> **Material provided**

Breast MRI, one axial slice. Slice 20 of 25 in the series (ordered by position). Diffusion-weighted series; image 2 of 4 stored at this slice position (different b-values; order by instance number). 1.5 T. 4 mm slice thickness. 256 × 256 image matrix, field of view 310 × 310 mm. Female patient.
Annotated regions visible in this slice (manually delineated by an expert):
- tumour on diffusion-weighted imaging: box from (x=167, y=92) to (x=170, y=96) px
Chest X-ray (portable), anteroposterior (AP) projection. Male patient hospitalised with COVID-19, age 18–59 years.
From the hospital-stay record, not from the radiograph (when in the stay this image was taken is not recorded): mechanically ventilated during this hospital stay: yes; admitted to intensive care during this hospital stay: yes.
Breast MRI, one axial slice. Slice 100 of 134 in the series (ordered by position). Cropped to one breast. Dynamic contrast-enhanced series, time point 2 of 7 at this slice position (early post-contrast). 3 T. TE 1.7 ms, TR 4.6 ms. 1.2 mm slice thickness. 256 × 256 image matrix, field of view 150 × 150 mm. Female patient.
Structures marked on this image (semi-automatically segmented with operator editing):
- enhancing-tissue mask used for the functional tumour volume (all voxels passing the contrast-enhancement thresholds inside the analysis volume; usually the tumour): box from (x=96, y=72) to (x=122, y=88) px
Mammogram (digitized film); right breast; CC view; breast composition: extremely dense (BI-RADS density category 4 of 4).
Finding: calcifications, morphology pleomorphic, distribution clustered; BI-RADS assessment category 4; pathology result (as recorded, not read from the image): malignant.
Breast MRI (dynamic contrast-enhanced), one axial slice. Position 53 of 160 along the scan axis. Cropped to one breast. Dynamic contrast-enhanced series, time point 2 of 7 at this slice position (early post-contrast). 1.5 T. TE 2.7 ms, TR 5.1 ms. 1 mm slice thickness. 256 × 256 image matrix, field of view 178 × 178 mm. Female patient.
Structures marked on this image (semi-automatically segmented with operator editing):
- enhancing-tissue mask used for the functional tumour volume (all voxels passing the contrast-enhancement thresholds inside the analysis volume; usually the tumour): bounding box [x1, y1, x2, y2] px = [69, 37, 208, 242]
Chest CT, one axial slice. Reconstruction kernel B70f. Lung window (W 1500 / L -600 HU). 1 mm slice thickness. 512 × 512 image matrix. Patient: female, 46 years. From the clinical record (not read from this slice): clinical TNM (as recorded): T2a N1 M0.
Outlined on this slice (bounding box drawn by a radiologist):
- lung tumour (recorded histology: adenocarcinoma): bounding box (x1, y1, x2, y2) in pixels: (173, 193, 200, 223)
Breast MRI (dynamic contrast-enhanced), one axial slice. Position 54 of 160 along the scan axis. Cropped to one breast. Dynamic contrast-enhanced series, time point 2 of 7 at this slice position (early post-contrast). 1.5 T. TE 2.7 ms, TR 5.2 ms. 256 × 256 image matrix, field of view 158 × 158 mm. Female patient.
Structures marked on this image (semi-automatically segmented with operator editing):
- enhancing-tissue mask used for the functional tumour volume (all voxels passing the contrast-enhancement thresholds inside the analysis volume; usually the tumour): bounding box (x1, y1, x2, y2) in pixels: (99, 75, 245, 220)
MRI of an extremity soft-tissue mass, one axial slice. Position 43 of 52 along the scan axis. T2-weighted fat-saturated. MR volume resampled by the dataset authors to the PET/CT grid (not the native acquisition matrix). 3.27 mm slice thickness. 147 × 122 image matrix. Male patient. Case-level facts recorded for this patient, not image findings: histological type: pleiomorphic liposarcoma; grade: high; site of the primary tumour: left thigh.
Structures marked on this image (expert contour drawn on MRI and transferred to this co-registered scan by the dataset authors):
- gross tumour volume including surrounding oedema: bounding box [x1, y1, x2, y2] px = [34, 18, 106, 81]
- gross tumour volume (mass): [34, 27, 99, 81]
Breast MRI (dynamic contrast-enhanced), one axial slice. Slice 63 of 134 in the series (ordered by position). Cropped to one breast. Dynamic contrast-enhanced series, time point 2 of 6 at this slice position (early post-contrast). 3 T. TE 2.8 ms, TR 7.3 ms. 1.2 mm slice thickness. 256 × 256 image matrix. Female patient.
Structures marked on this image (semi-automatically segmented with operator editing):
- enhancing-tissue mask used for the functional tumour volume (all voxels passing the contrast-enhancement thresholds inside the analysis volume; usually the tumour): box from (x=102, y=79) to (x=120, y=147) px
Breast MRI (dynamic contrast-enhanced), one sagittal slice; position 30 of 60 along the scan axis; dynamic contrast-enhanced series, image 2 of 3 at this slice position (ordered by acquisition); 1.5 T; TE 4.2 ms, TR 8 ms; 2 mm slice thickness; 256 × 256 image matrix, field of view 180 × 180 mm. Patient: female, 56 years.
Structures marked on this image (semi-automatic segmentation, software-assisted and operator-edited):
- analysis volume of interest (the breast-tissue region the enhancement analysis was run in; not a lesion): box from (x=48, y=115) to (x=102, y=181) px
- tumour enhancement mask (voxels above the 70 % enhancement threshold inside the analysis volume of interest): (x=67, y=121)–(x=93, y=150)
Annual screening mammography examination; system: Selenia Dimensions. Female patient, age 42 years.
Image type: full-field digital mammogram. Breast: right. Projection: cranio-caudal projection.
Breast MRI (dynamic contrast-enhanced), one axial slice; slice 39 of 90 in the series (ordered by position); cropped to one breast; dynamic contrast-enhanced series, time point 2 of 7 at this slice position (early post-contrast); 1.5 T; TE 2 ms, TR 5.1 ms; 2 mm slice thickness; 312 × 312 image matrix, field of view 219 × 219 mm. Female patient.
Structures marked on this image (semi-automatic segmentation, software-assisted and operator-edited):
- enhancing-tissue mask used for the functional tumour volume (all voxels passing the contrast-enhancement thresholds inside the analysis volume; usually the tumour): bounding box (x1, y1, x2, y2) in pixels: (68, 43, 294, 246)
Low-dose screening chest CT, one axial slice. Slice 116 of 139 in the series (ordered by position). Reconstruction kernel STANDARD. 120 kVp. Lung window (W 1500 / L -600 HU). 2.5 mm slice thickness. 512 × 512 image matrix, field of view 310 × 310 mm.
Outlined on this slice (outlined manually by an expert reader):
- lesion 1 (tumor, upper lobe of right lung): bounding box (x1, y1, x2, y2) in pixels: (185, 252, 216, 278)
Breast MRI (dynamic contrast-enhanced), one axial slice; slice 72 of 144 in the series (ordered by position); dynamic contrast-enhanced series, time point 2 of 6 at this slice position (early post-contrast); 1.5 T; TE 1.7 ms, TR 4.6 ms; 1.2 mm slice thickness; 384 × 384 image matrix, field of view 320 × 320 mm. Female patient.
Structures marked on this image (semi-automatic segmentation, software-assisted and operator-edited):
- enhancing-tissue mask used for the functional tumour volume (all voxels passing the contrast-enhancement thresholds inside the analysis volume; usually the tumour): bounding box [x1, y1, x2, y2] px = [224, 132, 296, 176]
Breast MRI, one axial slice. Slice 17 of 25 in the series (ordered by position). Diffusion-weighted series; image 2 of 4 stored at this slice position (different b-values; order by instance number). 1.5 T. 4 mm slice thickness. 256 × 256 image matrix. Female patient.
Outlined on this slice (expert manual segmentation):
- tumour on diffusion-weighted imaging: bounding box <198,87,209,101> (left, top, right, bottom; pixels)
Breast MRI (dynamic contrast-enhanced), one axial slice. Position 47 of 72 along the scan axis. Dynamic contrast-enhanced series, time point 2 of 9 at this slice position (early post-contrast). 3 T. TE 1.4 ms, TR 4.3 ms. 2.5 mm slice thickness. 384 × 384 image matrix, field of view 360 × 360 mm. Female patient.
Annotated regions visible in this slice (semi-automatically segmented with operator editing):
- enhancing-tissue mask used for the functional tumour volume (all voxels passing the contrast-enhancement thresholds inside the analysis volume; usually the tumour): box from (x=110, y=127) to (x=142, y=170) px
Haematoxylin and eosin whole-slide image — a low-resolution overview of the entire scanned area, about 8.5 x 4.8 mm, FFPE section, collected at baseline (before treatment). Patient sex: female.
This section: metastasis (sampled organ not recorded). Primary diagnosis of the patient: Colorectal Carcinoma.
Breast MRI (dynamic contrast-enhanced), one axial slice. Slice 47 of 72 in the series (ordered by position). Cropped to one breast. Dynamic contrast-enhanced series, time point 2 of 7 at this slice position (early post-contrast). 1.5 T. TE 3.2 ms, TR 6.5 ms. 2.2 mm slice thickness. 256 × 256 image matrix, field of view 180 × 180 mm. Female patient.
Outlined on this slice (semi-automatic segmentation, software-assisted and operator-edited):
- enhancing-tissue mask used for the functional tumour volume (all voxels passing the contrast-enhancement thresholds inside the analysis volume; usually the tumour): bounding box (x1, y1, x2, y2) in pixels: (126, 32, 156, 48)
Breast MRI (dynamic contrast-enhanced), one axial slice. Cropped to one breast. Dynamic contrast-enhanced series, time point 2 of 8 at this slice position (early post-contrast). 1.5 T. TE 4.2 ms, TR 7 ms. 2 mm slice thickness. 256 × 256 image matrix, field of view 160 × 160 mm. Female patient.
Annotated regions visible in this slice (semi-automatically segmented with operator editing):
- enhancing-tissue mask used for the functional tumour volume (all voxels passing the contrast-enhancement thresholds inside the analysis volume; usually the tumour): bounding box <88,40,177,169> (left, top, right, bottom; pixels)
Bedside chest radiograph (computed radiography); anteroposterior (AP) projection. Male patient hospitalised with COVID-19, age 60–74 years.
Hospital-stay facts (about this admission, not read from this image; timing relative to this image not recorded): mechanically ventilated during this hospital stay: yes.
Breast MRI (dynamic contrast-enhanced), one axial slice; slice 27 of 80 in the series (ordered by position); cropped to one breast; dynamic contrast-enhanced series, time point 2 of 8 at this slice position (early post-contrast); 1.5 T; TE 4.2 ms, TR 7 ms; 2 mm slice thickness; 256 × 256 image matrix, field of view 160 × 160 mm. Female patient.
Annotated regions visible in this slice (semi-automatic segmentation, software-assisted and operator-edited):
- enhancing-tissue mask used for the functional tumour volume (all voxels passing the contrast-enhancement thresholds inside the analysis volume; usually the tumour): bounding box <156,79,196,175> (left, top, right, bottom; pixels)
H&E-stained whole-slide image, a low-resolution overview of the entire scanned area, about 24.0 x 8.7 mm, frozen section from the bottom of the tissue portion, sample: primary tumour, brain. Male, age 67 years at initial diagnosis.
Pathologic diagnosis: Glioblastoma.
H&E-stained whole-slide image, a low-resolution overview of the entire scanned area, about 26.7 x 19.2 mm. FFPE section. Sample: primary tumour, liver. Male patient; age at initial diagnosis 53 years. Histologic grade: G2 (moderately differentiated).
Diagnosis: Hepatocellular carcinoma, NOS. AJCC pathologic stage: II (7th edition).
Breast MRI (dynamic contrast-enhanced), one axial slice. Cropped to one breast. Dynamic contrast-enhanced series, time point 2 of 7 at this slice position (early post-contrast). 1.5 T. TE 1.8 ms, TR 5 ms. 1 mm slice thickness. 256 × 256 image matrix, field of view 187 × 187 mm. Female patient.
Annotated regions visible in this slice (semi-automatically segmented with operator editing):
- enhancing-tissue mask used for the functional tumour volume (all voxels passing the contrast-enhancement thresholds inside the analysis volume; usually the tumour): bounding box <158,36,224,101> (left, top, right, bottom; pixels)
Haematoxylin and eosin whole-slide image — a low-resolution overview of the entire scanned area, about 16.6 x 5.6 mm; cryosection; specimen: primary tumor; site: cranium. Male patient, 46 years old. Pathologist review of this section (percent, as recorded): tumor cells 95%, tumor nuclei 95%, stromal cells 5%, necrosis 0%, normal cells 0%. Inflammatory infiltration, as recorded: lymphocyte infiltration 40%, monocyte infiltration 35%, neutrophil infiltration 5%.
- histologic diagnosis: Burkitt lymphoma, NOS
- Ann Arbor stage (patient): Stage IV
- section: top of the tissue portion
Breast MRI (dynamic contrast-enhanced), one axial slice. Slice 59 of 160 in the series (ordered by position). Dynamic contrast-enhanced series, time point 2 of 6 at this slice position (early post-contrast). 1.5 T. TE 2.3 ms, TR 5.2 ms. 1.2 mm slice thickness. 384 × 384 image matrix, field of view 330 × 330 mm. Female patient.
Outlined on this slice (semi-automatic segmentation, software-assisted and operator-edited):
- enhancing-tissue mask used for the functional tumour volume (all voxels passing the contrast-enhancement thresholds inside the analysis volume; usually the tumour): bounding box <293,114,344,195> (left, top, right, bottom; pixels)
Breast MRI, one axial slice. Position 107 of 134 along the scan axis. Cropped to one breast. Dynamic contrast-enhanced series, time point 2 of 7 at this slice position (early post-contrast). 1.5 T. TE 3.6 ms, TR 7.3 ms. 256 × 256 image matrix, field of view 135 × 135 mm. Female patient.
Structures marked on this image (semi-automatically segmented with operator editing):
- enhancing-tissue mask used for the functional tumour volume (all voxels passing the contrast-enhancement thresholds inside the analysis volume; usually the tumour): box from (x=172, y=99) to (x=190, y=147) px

> **About this exercise**
Wherever the word "weighted" turns up in a line of the entries above, copy that line.

> **Answer for the task**
Breast MRI, one axial slice. Slice 20 of 25 in the series (ordered by position). Diffusion-weighted series; image 2 of 4 stored at this slice position (different b-values; order by instance number). 1.5 T. 4 mm slice thickness. 256 × 256 image matrix, field of view 310 × 310 mm. Female patient.
- tumour on diffusion-weighted imaging: box from (x=167, y=92) to (x=170, y=96) px
MRI of an extremity soft-tissue mass, one axial slice. Position 43 of 52 along the scan axis. T2-weighted fat-saturated. MR volume resampled by the dataset authors to the PET/CT grid (not the native acquisition matrix). 3.27 mm slice thickness. 147 × 122 image matrix. Male patient. Case-level facts recorded for this patient, not image findings: histological type: pleiomorphic liposarcoma; grade: high; site of the primary tumour: left thigh.
Breast MRI, one axial slice. Slice 17 of 25 in the series (ordered by position). Diffusion-weighted series; image 2 of 4 stored at this slice position (different b-values; order by instance number). 1.5 T. 4 mm slice thickness. 256 × 256 image matrix. Female patient.
- tumour on diffusion-weighted imaging: bounding box <198,87,209,101> (left, top, right, bottom; pixels)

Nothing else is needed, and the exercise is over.